Temo che quest’ultimo punto mi creerà delle difficoltà notevoli, dal momento che nella mia vita non ho mai tirato pacchi. E’ vero che non sono andata al matrimonio della mia migliore amica d’infanzia, ma in fondo lei doveva aspettarselo, dal momento che sapeva benissimo che non ho mai potuto soffrire il suo attuale marito; se poi le ho detto che sarei stata presente, l’ho fatto solo per non sembrare scortese nei suoi confronti. Non capisco perché se la sia presa tanto, quando il giorno prima della cerimonia l’ho avvisata che non sarei stata presente a causa di un forte mal di testa e di un senso di nausea persistente. Da allora si rifiuta di rivolgermi la parola; eppure non sono mai stata così sincera! In quel momento, il solo pensiero del sorriso verdastro del suo fidanzato (ero sicura che non si sarebbe lavato i denti nemmeno il giorno del suo matrimonio) mi faceva ribollire lo stomaco come un pentolone di marmellata!
Sono sicura che, se conoscessero questa storia, i membri dell’ANTBCCSF sarebbero indulgenti con me, capirebbero le mie reali motivazioni e mi giustificherebbero. Anzi, probabilmente riconoscerebbero di essersi sbagliati nel valutarmi e mi espellerebbero dal loro gruppo. A pensarci bene, forse potrei raccontare questa vicenda in un articolo del loro giornale, così da mostrare il contrasto tra un Pacco in Piena Regola e un Pacco Giustificabile e Dettato da Buone Intenzioni, come il mio. Credo che rimarrebbero senza parole…

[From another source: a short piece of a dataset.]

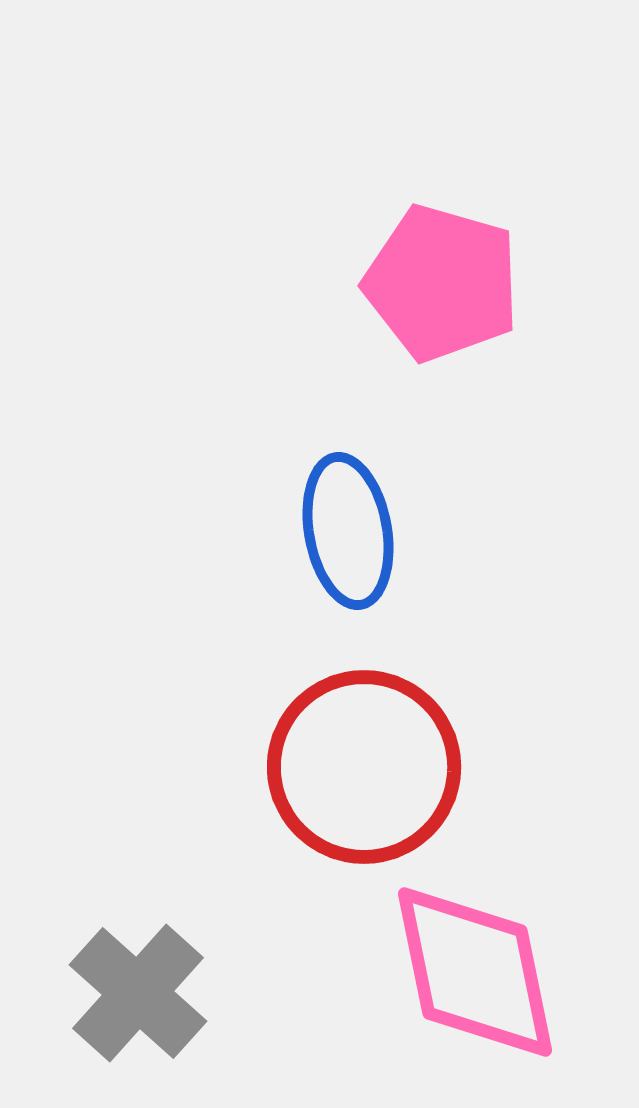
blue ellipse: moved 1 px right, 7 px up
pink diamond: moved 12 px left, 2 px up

Del resto, è giusto che sappiano come stanno veramente le cose: io sono una persona di parola, e non manco mai ad un appuntamento, tranne quando mi accorgo che arriverei in ritardo rispetto all’ora stabilita (mi sono già dilungata nella spiegazione del perchè), ed escludendo le volte in cui mi addormento o non suona la sveglia, mi sento male, trovo un programma interessante in televisione, sono rapita dalla lettura di un libro e perdo ogni nozione temporale, oppure le rare volte in cui decido di cucinare, o accendo il computer e mi collego a Internet, o anche quando mi scappa il cane e lo devo cercare per tutto l’isolato. Ma in questi casi, non ho proprio scelta! Non credete?
Oltre ad ignorare il motivo per cui l’ANTBCCSF mi ha contattata, c’è un’altra cosa che non riesco ancora a spiegarmi: chissà perché non mi sono mai trovata il fidanzato?!